Media

J.C. Penney Is Least of Martha Stewart's Problems

Image (1) hummer_crash_tphq.jpg for post 1154The battle over whether J.C. Penney Co. Inc. (NYSE: JCP) or Macy’s Inc. (NYSE: M) will win the right to market merchandise from Martha Steward Living Omnimedia (NYSE: MSO) is a sideshow. Martha Stewart, the public company, remains in a flat spin, due mostly to its decision to keep its publishing division, which loses remarkable amounts of money.

In 2012, MSO revenue dropped to $198 million from $221 million in 2011. Publishing revenue, 61% of the total, fell from $141 million to $123 million. On an operating basis, the publishing operation lost $62 million. Even with impairments backed out, the loss was $17 million. The primary culprit was print advertising, which dropped from $68 million in 2011 to $57 million last year. Digital advertising, which could have cushioned some of that drop, fell almost $3 million from the previous year to $21 million.
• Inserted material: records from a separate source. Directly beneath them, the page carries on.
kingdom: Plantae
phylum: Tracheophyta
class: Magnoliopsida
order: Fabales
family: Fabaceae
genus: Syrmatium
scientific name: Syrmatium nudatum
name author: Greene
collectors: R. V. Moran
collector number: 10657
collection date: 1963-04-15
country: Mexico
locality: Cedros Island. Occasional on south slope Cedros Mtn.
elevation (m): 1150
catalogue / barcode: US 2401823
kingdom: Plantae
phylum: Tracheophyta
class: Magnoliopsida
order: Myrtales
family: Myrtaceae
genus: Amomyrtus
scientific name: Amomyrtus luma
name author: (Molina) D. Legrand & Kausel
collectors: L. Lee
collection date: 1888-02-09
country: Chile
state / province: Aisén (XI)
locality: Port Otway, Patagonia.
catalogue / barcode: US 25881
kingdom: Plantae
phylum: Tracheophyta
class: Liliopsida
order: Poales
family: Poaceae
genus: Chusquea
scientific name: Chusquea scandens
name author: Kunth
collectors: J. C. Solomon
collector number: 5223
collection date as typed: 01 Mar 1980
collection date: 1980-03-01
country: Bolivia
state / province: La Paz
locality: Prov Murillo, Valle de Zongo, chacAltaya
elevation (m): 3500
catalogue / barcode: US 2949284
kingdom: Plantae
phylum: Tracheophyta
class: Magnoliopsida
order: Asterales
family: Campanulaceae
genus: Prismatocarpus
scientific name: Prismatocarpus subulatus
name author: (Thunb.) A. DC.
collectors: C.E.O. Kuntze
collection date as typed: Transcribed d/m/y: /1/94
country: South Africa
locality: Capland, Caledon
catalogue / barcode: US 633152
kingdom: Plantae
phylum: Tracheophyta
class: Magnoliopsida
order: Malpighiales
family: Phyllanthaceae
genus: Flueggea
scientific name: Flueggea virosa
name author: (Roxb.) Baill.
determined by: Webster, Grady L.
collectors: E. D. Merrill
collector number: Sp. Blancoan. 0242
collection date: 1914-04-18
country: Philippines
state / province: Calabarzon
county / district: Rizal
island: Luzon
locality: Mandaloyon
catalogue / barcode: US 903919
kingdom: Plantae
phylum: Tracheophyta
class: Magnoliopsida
The company’s licensing business, into which Macy’s or J.C. Penney revenue would fall, made $39 million last year. However, the relentless drop in publishing results will continue to overwhelm that benefit in the future. It is worth noting that MSO broadcasting operations, the third leg of the firm, remain in a shambles.

The desperate company would need to do at least two things to survive long term, and perhaps regain a shred of support from Wall St.

First, it would need to exit publishing altogether, perhaps with the exception of a few coffee table books per year. If other publishing companies are a fair measure, MSO’s advertising revenue will continue to drop and may accelerate. MSO has absolutely no means to make up for that. Even if it did, the print operation died more than a year ago.

The second action MSO would have to take is not directly related to problems in publishing, but they are an albatross nevertheless. As her company implodes, Martha Stewart continues to be enriched handsomely. According to The New York Times:

All told, Ms. Stewart’s compensation was $9.8 million in 2009, $5.9 million in 2010 and $5.5 million in 2011, or $21.2 million over the last three years, even as the company was in a downward spiral.

The shut down of the publishing operations for MSO would be a terrible defeat and show how bad the company’s strategy has been recently. At least it would save Martha Stewart Living Omnimedia from a brutal end.